Tuesday, 6 April 2010

Brave heart

Crazy under control, but loosing it slowly.
It's a curious thing that in the last few days I received several propositions from the "weak" sex.
It's quite tempting ladies...I am flattered but sorry to dissapoint you: Contrary to what common sense dictates as the right thing to do in oppossition to the natural law of reproduction (for which sexual intercourse with male beings is no longer required), I have to sadly, though not regretfully, decline your offer . And yes, I know I don't know what I am missing but, what can I say? I am quite selfish in giving orgasms to people who really knows what it feels like to have one.
uhm...No to exploration into the wild side for me any more. I had all that before and, either my imagination is quite broad, or it wasn't as wild as I expected it to be.
Still, I completelly support you selling the product to possible buyers. At the end of the day this is a free country and offer is quite poor nowdays, so who knows... Since everything is produced by discourse, or so many people thinks (I am still debating that statement with myself), nothing is fixed any longer, and we are all subjects of change, of slef definition and self will. Nature doesn't rule us. Biology doesn't determine our desires, so let's say that maybe one day, luckyly for both of us, we will slide away, leaving all behind.
As Peter Pan would put it: Nunca digas nunca jamas. In the adult version.
Peter always contradicts my search for fixed values.
Since my friend's baby is soon about to be born, I feel the urge to find more people compromised with the solidity of thought, people who doesn't exclude particularities but who condemns radicality. I am happy that I'm not the one responsible for the education of this child. Though I am.
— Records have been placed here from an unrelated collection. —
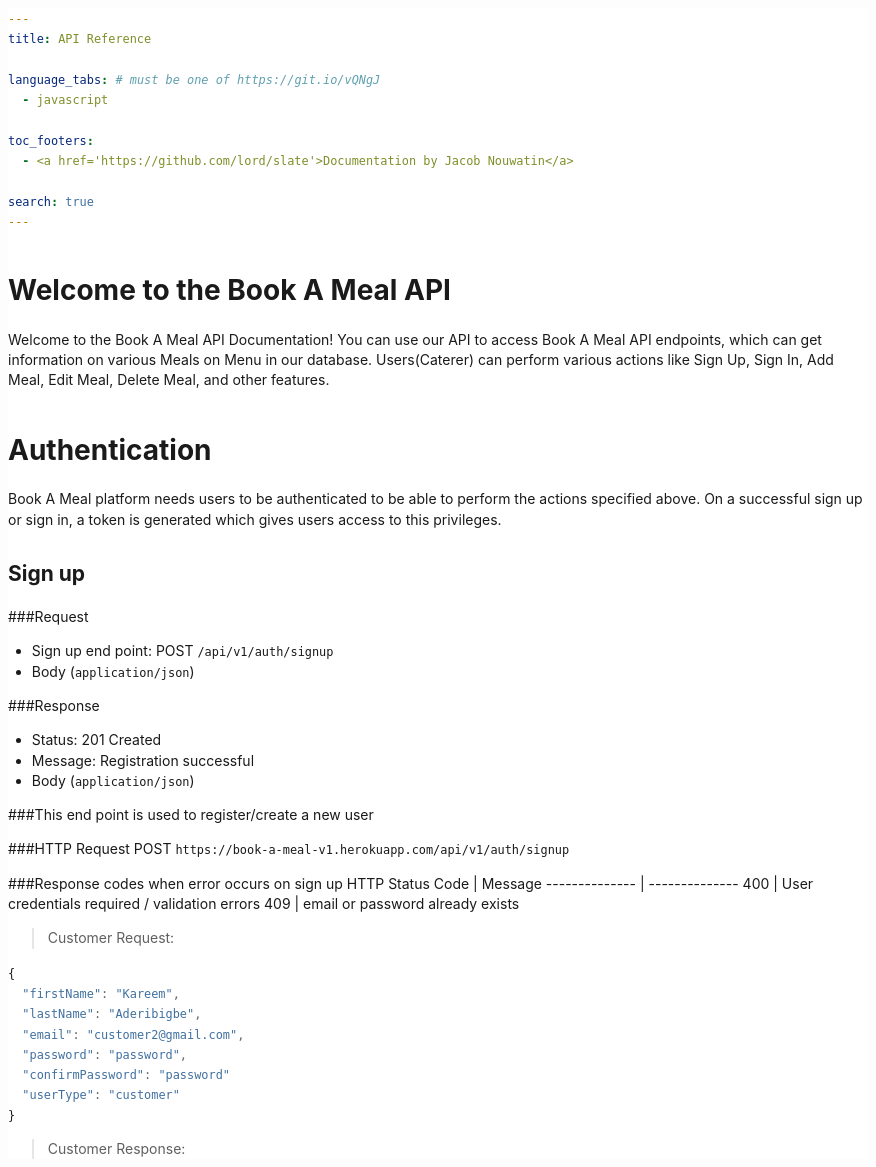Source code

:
 ```yaml
---
title: API Reference

language_tabs: # must be one of https://git.io/vQNgJ
  - javascript

toc_footers:
  - <a href='https://github.com/lord/slate'>Documentation by Jacob Nouwatin</a>

search: true
---
```


# Welcome to the Book A Meal API

Welcome to the Book A Meal API Documentation! You can use our API to access Book A Meal API endpoints, which can get information on various Meals on Menu in our database. Users(Caterer) can perform various actions like Sign Up, Sign In, Add Meal, Edit Meal, Delete Meal, and other features.

# Authentication

Book A Meal platform needs users to be authenticated to be able to perform the actions specified above. On a successful sign up or sign in, a token is generated which gives users access to this privileges.

## Sign up

###Request

* Sign up end point: POST ```/api/v1/auth/signup```
* Body (```application/json```)

###Response
* Status: 201 Created
* Message: Registration successful
* Body (```application/json```)

###This end point is used to register/create a new user

###HTTP Request
POST ```https://book-a-meal-v1.herokuapp.com/api/v1/auth/signup```

###Response codes when error occurs on sign up
 HTTP Status Code | Message 
-------------- | -------------- 
400 | User credentials required / validation errors 
409 | email or password already exists 

> Customer Request:

```javascript
{
  "firstName": "Kareem",
  "lastName": "Aderibigbe",
  "email": "customer2@gmail.com",
  "password": "password",
  "confirmPassword": "password"
  "userType": "customer"
}
```
> Customer Response:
Despite my serious doubts and anxieties, I've got the feeling he's gonna love this world. Specially if my friend is going to bed every night listening to "Exile on Main St" as I told her to do (I am certain she's not doing that, since all her energy is focused in making his boyfriend watch National Geographic documnetaries about women giving birth... mmmmm....ouch...It has to be a hormonal thing, because scientific curiosity and female revenge was never so cruel towards male's resistence of suffering)
This child is gonna love this world because, despite my stupid doubts and fears, I know he will find a meaning to it amongst all the possibilities and varieties of truth.
...This is a crazy world, and it takes a crazy and a brave heart to bring a human being into it.
And that, despite downs and doubts, should make me feel optimistic.